Tipicamente le collisioni stradali sono relegate a trafiletti nella cronaca locale, quando non saltano anche questo passaggio e finiscono direttamente ad animare i pomeriggi nei bar: pochi sono i casi che giungono all’attenzione dei media e vi rimangono per qualche giorno. Quando poi a rimetterci sono gli utenti vulnerabili della strada (chi si muove a piedi o in bicicletta), il giornalismo fa a gara per scusare il responsabile e colpevolizzare la vittima.

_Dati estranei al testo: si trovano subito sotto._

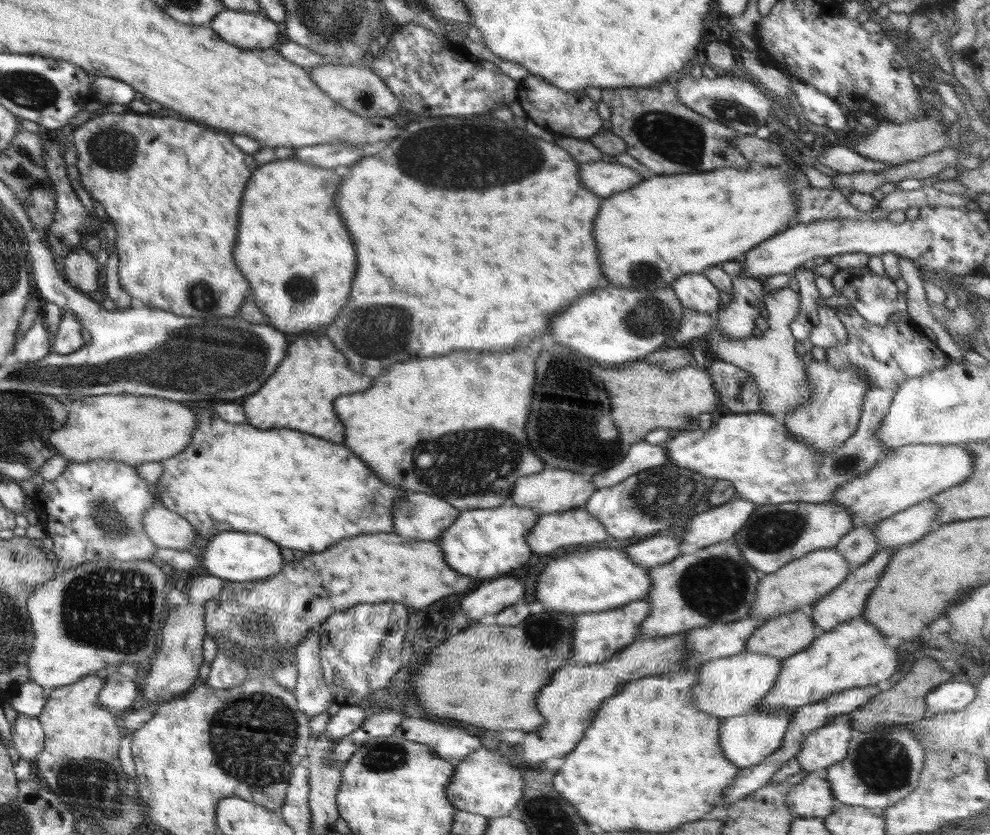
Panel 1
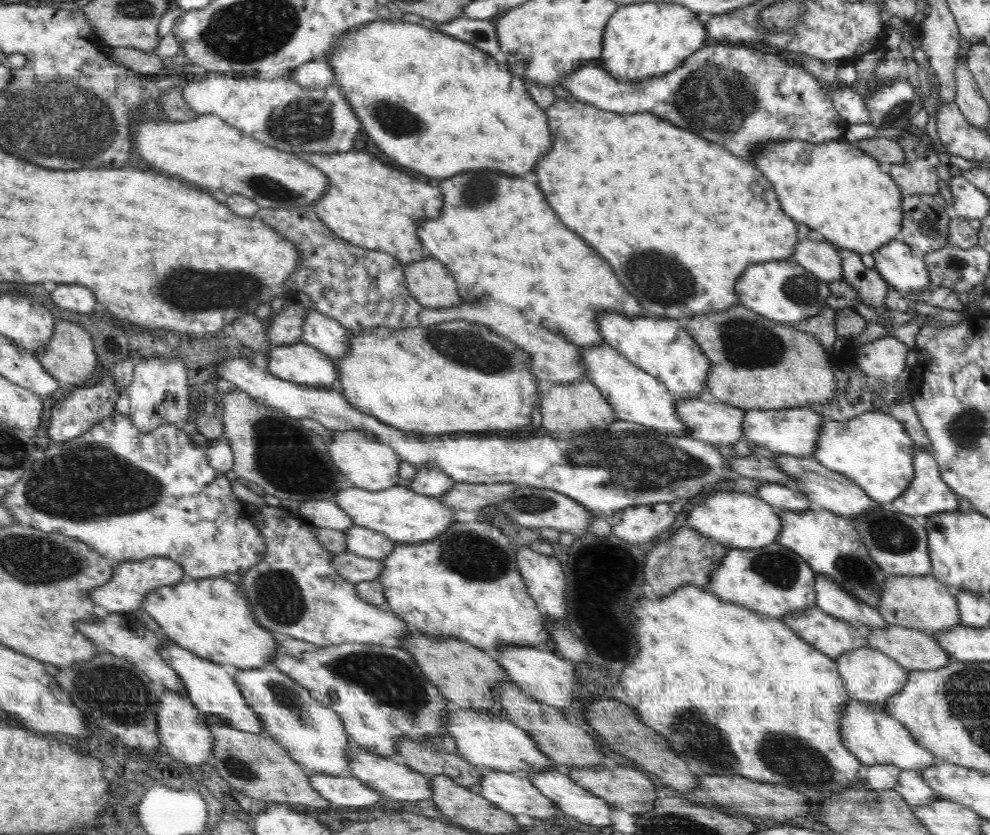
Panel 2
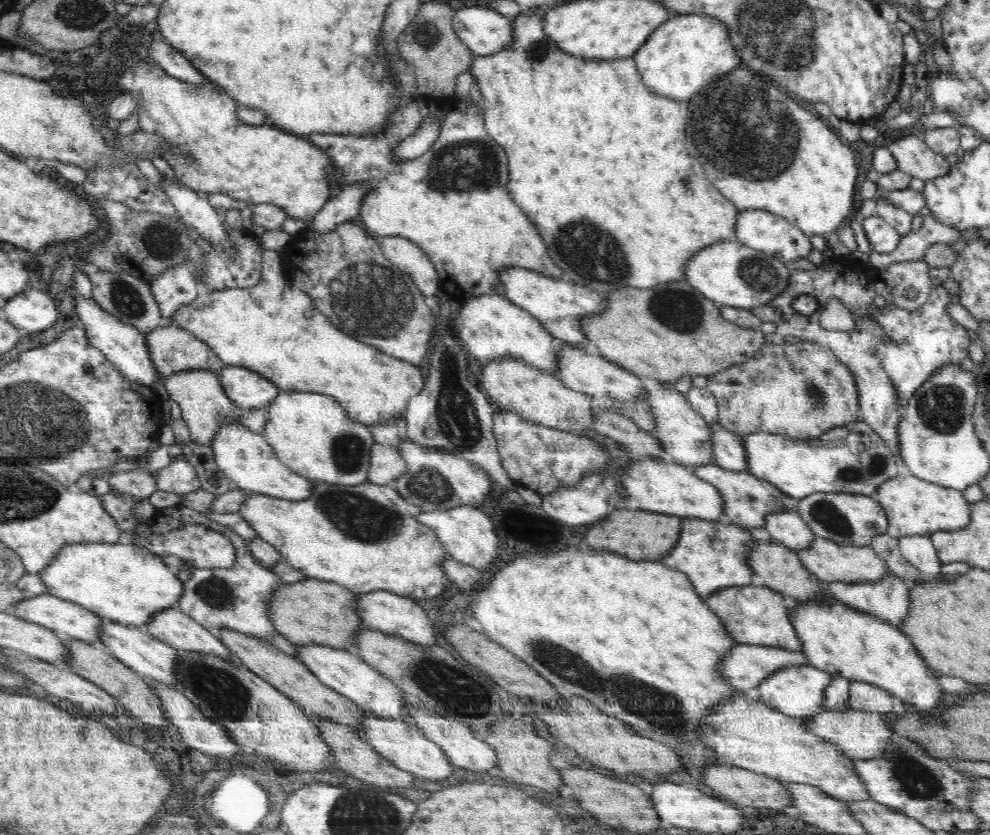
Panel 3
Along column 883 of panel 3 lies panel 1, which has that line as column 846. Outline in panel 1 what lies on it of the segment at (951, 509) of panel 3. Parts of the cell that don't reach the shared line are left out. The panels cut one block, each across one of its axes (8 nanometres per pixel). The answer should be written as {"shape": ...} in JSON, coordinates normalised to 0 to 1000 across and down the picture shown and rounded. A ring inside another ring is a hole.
{"shape":[[[976,531],[968,532],[917,532],[897,540],[875,568],[851,580],[838,602],[859,610],[861,634],[873,628],[885,628],[906,613],[939,598],[958,583],[974,577],[984,565],[984,545]]]}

In questo senso è emblematica l’uccisione di due ragazze in una tarda notte romana dello scorso dicembre. Una vicenda che ha monopolizzato per giorni le prime pagine dei giornali, non tanto per la tragicità della perdita di due giovani vite, ma perché ricalcava il prototipo di storia su cui ricamare pettegolezzi e speculazioni, come magistralmente raccontato su Valigiablu da Fabio Chiusi. E allora via a setacciare la vita di vittime e investitore, a rubare foto dai loro profili personali; giù fiumi d’inchiostro per raccontare il loro carattere e descrivere particolari delle loro brevi esistenze che nulla possono addurre alla ricostruzione della dinamica mortale di quella notte. Ma utilissimi a saziare la bestia. Un esercito di periti benpensanti intanto si è affrettato a precisare che la strada era bagnata, che le due ragazze non attraversavano sulle strisce (ma forse sì), che il semaforo dell’attraversamento era rosso (ma forse no), che il guidatore «non le poteva evitare» e a predicare al resto d’Italia che non è opportuno che due ragazzine vadano in giro da sole di notte.
Quando si riportano notizie di violenza stradale le parole sono importanti, come titola una lettera aperta ai direttori dei giornali firmata da Salvaiciclisti e altre associazioni e movimenti che promuovono la sicurezza stradale. Non a caso, nella lettura di questo articolo non troverete mai la parola “incidente”: quando un evento si ripete oltre 170mila volte in un anno, è un fenomeno sistematico, non incidentale. Chiamateli urti, collisioni, investimenti, uccisioni, omicidi. «Moglie sgozzata da coltello» è un titolo inverosimile? Eppure la neolingua spesso utilizzata dalla stampa riporta di pedoni e ciclisti uccisi dalle “auto“ (specie “impazzite“), da strade e curve killer, salvo poi parlare di “strage di multe” per l’installazione di un autovelox. Questa retorica infima, peraltro fenomeno internazionale, non fa altro che spersonalizzare le responsabilità.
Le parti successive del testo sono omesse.